* [Passage provided]:
*** Begin section ***

Fatigue might be partly responsible for the decline of time. When participants were tired, they naturally spent less time thinking and drew smaller circles. To further test our hypotheses and distinguish from the effect of other factors, we designed Study 3, in which a clear distinction between “doing” and “not doing” was made with more sensitive-dependent variables than Study 2.

Study 3

Study 3 simulated mobile role-playing games slightly different than Study 2. Rather than drawing circles, participants were informed to assess circles on the screen. They could choose to directly accept circles or to adjust the size and location of circles and then accepted them. Participants would get a score for each circle. If participants adjusted the circles, every pixel they modulated would be recorded. If participants opted not to adjust circles and directly accepted them, the operation amount would be 0 pixels. Therefore, we had an accurate variate to reflect participants’ operation efforts. We also recorded assessment time, which reflected how much time participants used before accepting circles. Other settings were similar with Study 2. We hypothesized that in both conditions, the M and SD of each dependent variable would decrease with time and finally converge at a certain level. Participants in the unknown condition would show more exploring activities than participants in the known condition. All measures, manipulations, and exclusions in Study 3 are subsequently reported. No more data were collected contingent on initial analysis.

*** End section ***

* [List of tasks]:
1) From the Study 3 passage, answer each question on its own line:
(a) When participants were tired, what did they do?
(b) What were participants told to do with the circles in place of drawing them?
(c) What did assessment time reflect?
2) Does each statement agree with the Study 3 passage? Answer yes or no, and quote the words that decide it.
(a) In Study 3, participants drew circles, as in Study 2.
(b) Each pixel a participant modulated was recorded.
(c) Participants in the known condition were expected to explore more than those in the unknown condition.
3) Can you write out the part of the Study 3 passage that opens with the words containing "Fatigue might be" and closes with "variables than Study 2.", copying it word for word?

* [Given data]:
*** Begin section ***

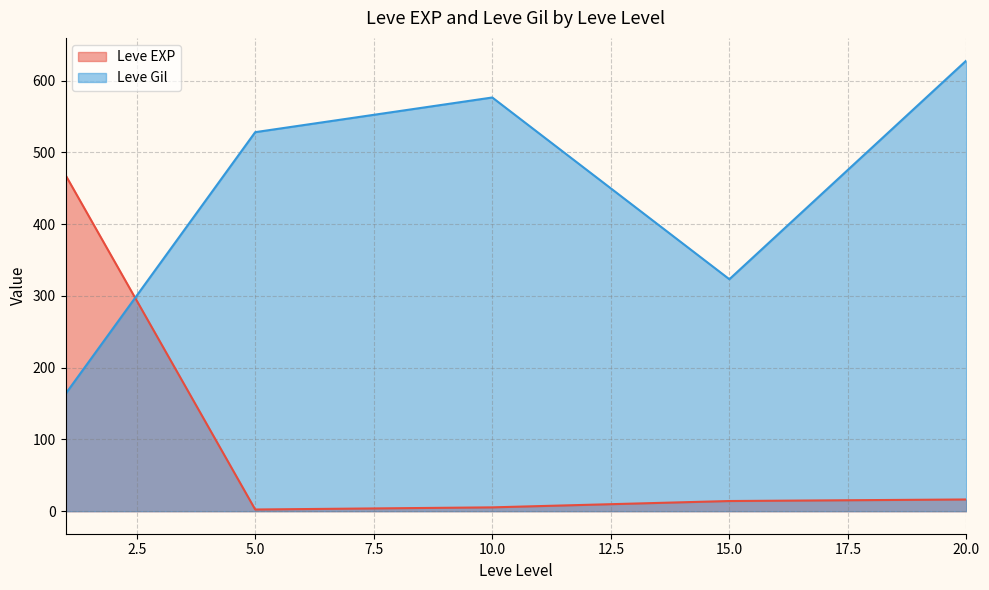

Count the number of categories in the chart.

5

*** End section ***

* [Exercise results]:
1)
(a) They spent less time thinking and drew smaller circles.
(b) They were told to assess circles on the screen.
(c) How much time participants used before accepting circles.

2)
(a) No: "Rather than drawing circles, participants were informed to assess circles on the screen."
(b) Yes: "If participants adjusted the circles, every pixel they modulated would be recorded."
(c) No: "Participants in the unknown condition would show more exploring activities than participants in the known condition."

3)
Fatigue might be partly responsible for the decline of time. When participants were tired, they naturally spent less time thinking and drew smaller circles. To further test our hypotheses and distinguish from the effect of other factors, we designed Study 3, in which a clear distinction between “doing” and “not doing” was made with more sensitive-dependent variables than Study 2.